Hakikatnya, saya suka tradisi intelektual Jepang. Untuk itu, saya senang punya kawan di UUM, Rie Nakamura yang mengajar di Fakultas Hukum. Tentu, pengalaman saya menulis disertasi tentang pemikiran Toshihiko Izutsu menyeret saya pada sejarah negara Matahari Terbit lebih mendalam.

Bacaan saya terhadap novel Takashi Matsuoka berjudul Cloud of Sparrows: An Epic Novel of Japan telah membuat saya terseret pada pusaran negeri Tenno Heika ini jauh lebih mengasyikkan. Selain itu, saya juga merasa nyaman dengan teman-teman lulusan sekolah Jepang, seperti Zainal Abidin Sanusi, Wahyu B Setianto, dan Ahmad Maulana yang masih sedang menyelesaikan program doktor di sana. Hidup Jepun!

Wednesday, March 14, 2018

Rhoma Irama dan Politik

Rhoma berada di tengah. Ia menjadi magnet. FORSA membulatkan tekad untuk mendukung pasangan Khofifah dan Emil. Sebagaimana saya pernah menulis opini di Suara Merdeka (20 Nov 2012) berjudul "Kealpaan Rhoma", pelantun pemilu ini akan terpapar pada kritik kalau tidak hati-hati dalam berkomentar.

Sejatinya, banyak lagu yang berkait nilai-nilai politik yang bisa dibawakan pada kampanye nanti, seperti Pemilu, Hak Asasi, Nafsu Serakah, dan Pembaharuan. Ayah Ridho hanya perlu mengurai ide-ide besarnya dengan merujuk pada karyanya yang luar biasa itu.

Sebagai saran, Rhoma Irama berduet di atas panggung dengan penyanyi muda lain yang masih bisa menaikkan suara agar lagu-lagu yang bernada tinggi itu bisa dinikmati. Tentu, aransemen musik tetap mengekalkan bunyi awal agar saya tak terkial-kial mendengarnya. Maklum, telinga saya seperti terpatri pada corak dan permainan intrumen asal. 

Sunday, March 04, 2018

Kenduri Kahwin

Biyya tampak riang. Ia membayangkan hadiah yang akan didapat ketika beranjak dari memenuhi undangan pesta perkawinan. Beruntung, saya membaca pesan di grup WhatsApp kampus, yang mengingatkan hari kenduri kahwin anak teman di fakultas.

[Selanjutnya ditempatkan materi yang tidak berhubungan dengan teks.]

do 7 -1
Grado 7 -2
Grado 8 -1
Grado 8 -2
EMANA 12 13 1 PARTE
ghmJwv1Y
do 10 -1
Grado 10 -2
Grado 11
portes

Sesampai di sana, kami duduk tak jauh dari pelaminan. Kemudian, ada sepasang suami isteri yang mengambil tempat. Tak perlu waktu lama, kamipun berbual panjang lebar. Setelah keluar dari tenda, isteri saya bertukar nomor telepon dengan Cikgu Suri, istri Encik Zaini yang tinggal di Kampung Gajah Putih.

Keramaian seperti ini selalu mendatangkan pengalaman untuk melihat gambar kehidupan. Silaturahim adalah cara kita menjalaniny agar lahir sifat rahim, kasih sayang di antara sesama. Sayang, kami tak sempat berfoto bersama dengan pengantin sebab Zumi tak sabar ingin segera pergi ke pasaraya untuk membeli mainan. 

Murid Sunan Kalijaga

Bertemu dgn Mas Zainul Abas di Jember. Setelah sekian lama tak bersua, kami tetap menyatu di bawah guru Sunan Kalijaga.